Being able to speak with a bot in your language is much more fun and efficient than texting. Adding AI bot to your website will definitely increase interactivity, and even if the visitor is not interested in your business they would just love to play around with your bot 🤖
Dive into Details
I'm planning to use Deepgram voice recognition services to create AI bot which can understand audio and respond with the requested information also in audio.
This will eventually become an NPM package where you can install it in your project and use it for whatever reason you want. It will be very helpful especially in portfolios.
This is how it will go:
- The user will speak out what they want.
- The audio will be handled by Deepgram to transform it into text.
- The text will be translated into English.
- The translation will run through the logic or algorithm to pick up specific keywords to identify the user's needs.
- The response will be in text previously inserted by the owner.
- The text response will be translated to the language which the user selected.
- Eventually, the user will hear the response with their preferred language and with the information they asked for.
I'm working on the implementation of this project but I highly doubt I can complete it before the Hachathon ends. This will be my fourth project in this amazing Hackathon and I really enjoyed working with Deepgram and combining it with so many technologies like Laravel, VueJS, LameJS, Sound Visualization, MarkedJS and so many more.
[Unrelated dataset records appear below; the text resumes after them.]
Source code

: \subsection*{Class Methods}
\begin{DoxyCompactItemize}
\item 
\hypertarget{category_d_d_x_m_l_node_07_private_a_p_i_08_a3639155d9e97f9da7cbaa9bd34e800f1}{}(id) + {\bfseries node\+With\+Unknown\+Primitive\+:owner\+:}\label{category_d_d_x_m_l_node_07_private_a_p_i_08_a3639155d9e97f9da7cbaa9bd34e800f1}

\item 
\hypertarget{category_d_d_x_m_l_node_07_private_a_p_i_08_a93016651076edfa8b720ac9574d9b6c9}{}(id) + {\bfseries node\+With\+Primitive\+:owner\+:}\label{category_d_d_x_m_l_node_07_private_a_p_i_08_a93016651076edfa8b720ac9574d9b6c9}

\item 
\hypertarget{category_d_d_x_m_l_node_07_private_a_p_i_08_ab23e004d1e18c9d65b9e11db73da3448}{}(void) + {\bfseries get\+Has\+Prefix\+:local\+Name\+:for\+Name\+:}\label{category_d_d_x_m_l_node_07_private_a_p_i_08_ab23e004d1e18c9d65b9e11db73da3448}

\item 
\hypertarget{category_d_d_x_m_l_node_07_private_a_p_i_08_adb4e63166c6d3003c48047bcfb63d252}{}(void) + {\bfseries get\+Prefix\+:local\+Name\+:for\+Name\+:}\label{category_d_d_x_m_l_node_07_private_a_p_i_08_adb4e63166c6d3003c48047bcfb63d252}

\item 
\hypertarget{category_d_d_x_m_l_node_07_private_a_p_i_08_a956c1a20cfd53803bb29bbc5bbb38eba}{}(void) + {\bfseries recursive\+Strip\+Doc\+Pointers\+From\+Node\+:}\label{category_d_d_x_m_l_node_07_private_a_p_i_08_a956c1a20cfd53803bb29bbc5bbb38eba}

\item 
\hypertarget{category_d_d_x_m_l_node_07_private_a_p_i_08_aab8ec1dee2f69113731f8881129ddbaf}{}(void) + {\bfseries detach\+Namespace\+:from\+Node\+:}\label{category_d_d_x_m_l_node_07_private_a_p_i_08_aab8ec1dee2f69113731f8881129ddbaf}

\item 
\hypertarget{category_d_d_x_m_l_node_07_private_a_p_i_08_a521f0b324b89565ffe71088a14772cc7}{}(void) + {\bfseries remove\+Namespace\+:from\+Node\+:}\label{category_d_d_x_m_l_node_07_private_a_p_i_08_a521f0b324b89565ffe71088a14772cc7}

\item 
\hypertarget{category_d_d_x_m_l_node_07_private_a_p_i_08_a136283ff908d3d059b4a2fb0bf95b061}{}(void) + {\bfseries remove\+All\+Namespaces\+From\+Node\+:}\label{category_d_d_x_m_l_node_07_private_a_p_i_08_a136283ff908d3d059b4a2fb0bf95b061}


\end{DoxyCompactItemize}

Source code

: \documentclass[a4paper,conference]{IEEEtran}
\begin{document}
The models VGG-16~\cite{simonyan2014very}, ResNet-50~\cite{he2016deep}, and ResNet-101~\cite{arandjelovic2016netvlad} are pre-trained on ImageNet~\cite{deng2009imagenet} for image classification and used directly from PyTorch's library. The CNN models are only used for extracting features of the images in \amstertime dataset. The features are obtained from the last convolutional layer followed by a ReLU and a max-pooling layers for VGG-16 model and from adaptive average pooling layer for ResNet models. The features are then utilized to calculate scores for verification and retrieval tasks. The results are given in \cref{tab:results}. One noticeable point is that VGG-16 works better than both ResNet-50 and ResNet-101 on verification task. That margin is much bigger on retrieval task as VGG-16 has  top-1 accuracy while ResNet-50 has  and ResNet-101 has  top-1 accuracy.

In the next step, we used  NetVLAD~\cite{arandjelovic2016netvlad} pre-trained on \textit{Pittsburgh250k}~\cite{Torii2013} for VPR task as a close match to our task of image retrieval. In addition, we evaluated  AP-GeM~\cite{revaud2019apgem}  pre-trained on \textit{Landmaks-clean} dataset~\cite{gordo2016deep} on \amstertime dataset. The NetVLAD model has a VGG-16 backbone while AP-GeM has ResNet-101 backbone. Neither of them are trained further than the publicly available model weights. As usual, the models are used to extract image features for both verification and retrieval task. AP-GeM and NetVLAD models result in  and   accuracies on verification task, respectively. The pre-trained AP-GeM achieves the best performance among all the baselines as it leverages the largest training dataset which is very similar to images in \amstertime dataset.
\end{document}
Thank you for checking this out and please let me know what do you think and what can make it better. Also you can check out my other submissions from here 👇:
Top comments (6)
Looks like a great project to me! How are you going to do if the user makes mistakes in writing the keywords, in this case the program will not see that the keyword corresponds to that entered by the owner?
Well, I have created this bot using Deepgram speech to text technology. It can recognize some keywords to give you a previously entered response. dev.to/moose_said/add-ai-robot-to-...
If I understood correctly, it can recognize the theme of a message written by the user by transforming it into a keyword? Or he can recognize a word even if it has spelling or other errors?
It takes the user audio and transform it into words. And then look for specific keywords to identify the user's needs.
Ok, I understand, but how exactly does it manage to find the user's need? It is necessary to have specific words written beforehand (and in this case if there are spelling mistakes it can be annoying) or does the program understand the meaning of the key words?
Yes. The bot is looking through the transcript to identify previously entered keywords. Those keywords are written in the right spelling so if something was spelled incorrectly it would not be able to identify the user's needs. But it's very unlikely that the spelling will be incorrect because the user isn't typing, they are talking and Deepgram is transforming it into words.